Problem statement ▸
From the data that follows, copy every line with the string "combined".

Stored items ▸
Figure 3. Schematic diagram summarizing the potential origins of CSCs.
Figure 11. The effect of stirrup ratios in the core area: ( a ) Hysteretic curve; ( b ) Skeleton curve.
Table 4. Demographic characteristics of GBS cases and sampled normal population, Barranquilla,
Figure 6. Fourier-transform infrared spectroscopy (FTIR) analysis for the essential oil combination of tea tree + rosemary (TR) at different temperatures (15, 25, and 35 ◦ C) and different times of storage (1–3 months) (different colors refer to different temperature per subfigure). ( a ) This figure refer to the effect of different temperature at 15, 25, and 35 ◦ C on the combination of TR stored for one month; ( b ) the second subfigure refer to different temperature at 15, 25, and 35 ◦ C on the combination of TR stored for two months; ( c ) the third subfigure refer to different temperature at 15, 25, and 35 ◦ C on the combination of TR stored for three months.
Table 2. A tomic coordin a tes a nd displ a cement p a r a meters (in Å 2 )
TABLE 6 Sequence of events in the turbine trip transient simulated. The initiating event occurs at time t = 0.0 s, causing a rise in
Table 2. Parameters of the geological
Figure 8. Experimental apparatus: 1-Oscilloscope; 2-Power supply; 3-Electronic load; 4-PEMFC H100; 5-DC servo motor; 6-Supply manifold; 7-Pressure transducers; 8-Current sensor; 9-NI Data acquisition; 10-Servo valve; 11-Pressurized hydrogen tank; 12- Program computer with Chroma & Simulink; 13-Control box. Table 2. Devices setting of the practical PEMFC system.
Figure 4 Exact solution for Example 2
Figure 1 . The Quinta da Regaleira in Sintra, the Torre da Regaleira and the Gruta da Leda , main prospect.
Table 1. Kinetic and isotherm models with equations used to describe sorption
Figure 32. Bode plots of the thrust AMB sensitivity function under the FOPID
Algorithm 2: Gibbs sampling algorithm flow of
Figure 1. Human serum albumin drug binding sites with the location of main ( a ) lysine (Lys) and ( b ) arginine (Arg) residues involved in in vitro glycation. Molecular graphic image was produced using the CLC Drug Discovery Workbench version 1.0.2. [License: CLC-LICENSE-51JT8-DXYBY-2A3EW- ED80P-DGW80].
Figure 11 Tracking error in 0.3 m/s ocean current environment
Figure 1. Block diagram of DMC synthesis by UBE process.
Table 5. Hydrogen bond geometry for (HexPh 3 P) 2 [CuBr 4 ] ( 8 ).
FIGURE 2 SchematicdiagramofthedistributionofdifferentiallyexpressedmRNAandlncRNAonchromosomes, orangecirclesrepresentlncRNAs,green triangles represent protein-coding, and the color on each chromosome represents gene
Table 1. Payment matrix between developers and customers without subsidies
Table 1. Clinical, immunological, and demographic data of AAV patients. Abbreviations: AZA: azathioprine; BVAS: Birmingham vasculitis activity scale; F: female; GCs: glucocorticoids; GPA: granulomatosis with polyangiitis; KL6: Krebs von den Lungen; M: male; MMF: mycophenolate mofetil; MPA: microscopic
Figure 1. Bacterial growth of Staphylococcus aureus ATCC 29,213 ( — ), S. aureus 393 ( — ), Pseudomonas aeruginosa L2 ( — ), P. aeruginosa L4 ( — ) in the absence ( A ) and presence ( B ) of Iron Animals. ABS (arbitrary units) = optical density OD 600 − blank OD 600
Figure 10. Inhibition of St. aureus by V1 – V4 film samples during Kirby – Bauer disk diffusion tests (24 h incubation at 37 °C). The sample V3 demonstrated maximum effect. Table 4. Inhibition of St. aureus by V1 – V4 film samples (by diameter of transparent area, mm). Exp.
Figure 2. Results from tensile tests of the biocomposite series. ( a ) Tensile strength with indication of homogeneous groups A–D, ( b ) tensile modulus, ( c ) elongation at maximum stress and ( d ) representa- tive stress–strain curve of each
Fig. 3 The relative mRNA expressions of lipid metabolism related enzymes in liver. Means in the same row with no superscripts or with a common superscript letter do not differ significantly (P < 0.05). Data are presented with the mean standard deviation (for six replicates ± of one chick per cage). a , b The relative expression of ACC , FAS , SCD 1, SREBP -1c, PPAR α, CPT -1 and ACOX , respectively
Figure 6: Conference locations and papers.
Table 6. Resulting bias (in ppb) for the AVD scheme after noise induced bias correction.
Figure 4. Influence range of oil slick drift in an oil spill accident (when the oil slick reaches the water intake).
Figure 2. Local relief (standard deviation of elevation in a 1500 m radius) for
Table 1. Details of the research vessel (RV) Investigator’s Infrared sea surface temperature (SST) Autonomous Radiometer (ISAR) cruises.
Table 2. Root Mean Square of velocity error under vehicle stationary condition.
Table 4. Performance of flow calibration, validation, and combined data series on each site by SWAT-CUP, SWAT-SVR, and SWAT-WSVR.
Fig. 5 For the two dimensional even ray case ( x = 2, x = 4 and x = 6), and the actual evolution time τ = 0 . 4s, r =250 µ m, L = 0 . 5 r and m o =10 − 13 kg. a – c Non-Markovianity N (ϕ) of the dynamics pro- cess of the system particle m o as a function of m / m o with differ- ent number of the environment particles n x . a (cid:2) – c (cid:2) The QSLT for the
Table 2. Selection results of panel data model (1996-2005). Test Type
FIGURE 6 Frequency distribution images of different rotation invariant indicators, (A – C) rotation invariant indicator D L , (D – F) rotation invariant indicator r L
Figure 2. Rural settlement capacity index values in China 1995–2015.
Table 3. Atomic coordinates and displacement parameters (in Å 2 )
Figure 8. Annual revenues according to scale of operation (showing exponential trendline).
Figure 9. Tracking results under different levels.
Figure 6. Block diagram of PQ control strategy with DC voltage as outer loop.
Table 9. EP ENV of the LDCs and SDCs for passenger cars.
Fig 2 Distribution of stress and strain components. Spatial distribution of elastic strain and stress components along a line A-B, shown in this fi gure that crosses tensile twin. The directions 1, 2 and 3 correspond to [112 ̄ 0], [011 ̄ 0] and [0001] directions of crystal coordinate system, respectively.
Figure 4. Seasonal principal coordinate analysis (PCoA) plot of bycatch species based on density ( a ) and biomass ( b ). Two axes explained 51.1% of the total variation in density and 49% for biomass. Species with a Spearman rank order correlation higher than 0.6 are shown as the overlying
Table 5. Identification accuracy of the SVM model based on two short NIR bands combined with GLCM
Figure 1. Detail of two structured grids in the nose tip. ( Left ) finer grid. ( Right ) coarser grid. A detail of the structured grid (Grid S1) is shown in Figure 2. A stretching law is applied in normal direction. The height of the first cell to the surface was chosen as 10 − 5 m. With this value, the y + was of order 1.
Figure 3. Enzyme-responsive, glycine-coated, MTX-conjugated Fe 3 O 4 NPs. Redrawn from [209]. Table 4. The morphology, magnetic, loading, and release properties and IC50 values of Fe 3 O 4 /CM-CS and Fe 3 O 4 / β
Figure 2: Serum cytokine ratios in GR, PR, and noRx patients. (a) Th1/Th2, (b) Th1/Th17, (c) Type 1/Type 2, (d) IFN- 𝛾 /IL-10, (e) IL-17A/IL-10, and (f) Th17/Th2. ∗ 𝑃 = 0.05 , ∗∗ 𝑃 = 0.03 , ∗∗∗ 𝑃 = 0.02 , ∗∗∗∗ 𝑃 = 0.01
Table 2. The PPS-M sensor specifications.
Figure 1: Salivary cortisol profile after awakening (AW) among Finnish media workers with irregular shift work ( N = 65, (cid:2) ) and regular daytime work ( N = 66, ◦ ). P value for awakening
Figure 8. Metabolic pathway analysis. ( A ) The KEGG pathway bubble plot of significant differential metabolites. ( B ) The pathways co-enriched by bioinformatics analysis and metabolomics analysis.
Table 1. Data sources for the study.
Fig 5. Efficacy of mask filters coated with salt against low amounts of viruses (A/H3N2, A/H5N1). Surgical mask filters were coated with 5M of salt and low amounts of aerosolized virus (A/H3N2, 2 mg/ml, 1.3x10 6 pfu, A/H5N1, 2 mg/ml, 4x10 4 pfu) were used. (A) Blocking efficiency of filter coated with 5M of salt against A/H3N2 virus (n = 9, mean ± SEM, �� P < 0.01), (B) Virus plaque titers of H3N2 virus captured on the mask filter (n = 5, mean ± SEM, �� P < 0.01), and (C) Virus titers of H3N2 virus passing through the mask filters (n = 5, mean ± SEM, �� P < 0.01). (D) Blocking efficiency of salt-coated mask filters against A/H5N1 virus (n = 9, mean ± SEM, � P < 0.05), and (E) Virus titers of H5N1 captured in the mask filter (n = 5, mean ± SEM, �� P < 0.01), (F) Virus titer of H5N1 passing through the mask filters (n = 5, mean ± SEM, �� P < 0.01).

Finished exercise ▸
Table 4. Performance of flow calibration, validation, and combined data series on each site by SWAT-CUP, SWAT-SVR, and SWAT-WSVR.
Table 5. Identification accuracy of the SVM model based on two short NIR bands combined with GLCM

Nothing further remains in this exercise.